Not everything works. I'm not sure a medical condition is showcased correctly, and a lot of the scenes appear overcooked. While it's heartening to see the nature vs. nurture debate on homosexuality on film, it's tacked on – a bit of a "message" in a film that's not really a message movie. The director's philosophies (say, the redemption angle, or the chanting of Asatoma sadgamaya…) are evident, yet elusive – you wish, at times, he'd made one film about one of these issues rather than one about six (or more). Or maybe he wanted to get people talking about why an eyeball was found in the tin of coffee beans, or why a lizard turns into a crocodile, or why we needed an eco-lecture out of nowhere (just wait till you see who delivers this lecture), or why the character played by Nithya Menen was behaving so aggressively when a more non-confrontational approach would have been more reasonable. Awe is something you appreciate more as you reflect on it, after we see how it all comes together in the end. Its afterlife in discussion boards and comments sections is assured.

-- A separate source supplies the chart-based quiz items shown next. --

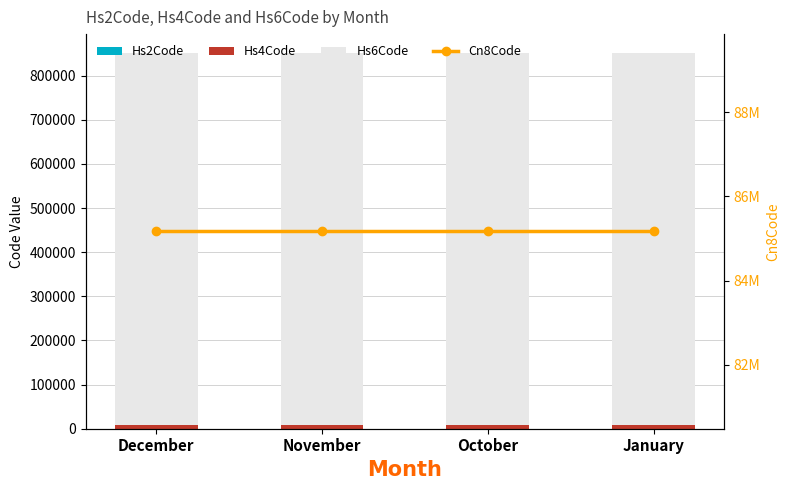

Reading left to right, extract all data points from this chart.

Hs2Code: December=85	November=85	October=85	January=85
Hs4Code: December=8431	November=8431	October=8431	January=8431
Hs6Code: December=843144	November=843144	October=843144	January=843144
Cn8Code: December=85166090	November=85166090	October=85166090	January=85166090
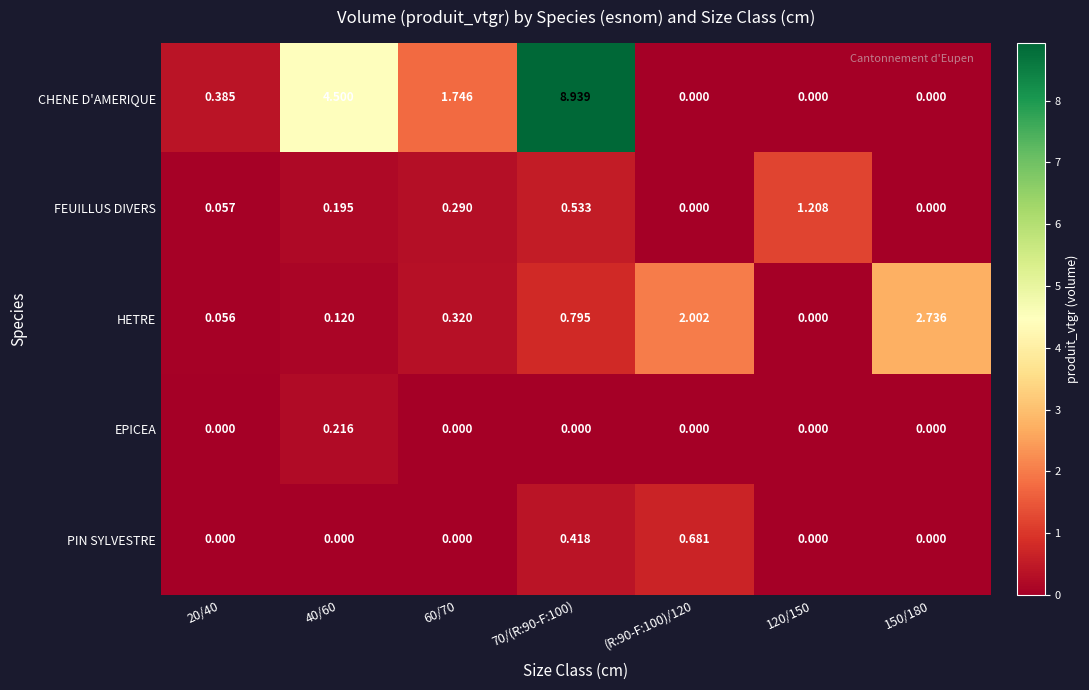

Which series has the largest total across all categories?

CHENE D'AMERIQUE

I wish the final portions were less rushed. I wanted to savour the clue-cracking some more. I also wish the styling had been more subdued. The colours pop in your face, and every episode looks unreal. Even if that was the point, the detailing surely needn't have been so fussy. A nose ring is shaped like an Om. A little girl has blue streaks in her hair. The costumes, the production design, the music – all suffer from a serious case of too-much-itis. But that's vastly preferable to too-little-itis. I'd rather watch an ambitious filmmaker put his flaws-and-all vision up on screen than someone playing safe and hiding behind a big star. Awe certainly leaves you thinking – about the film itself, and about what an exciting time it is in Telugu cinema, with so many rebels plotting these little coups against one of the country's most deeply entrenched cinematic empires.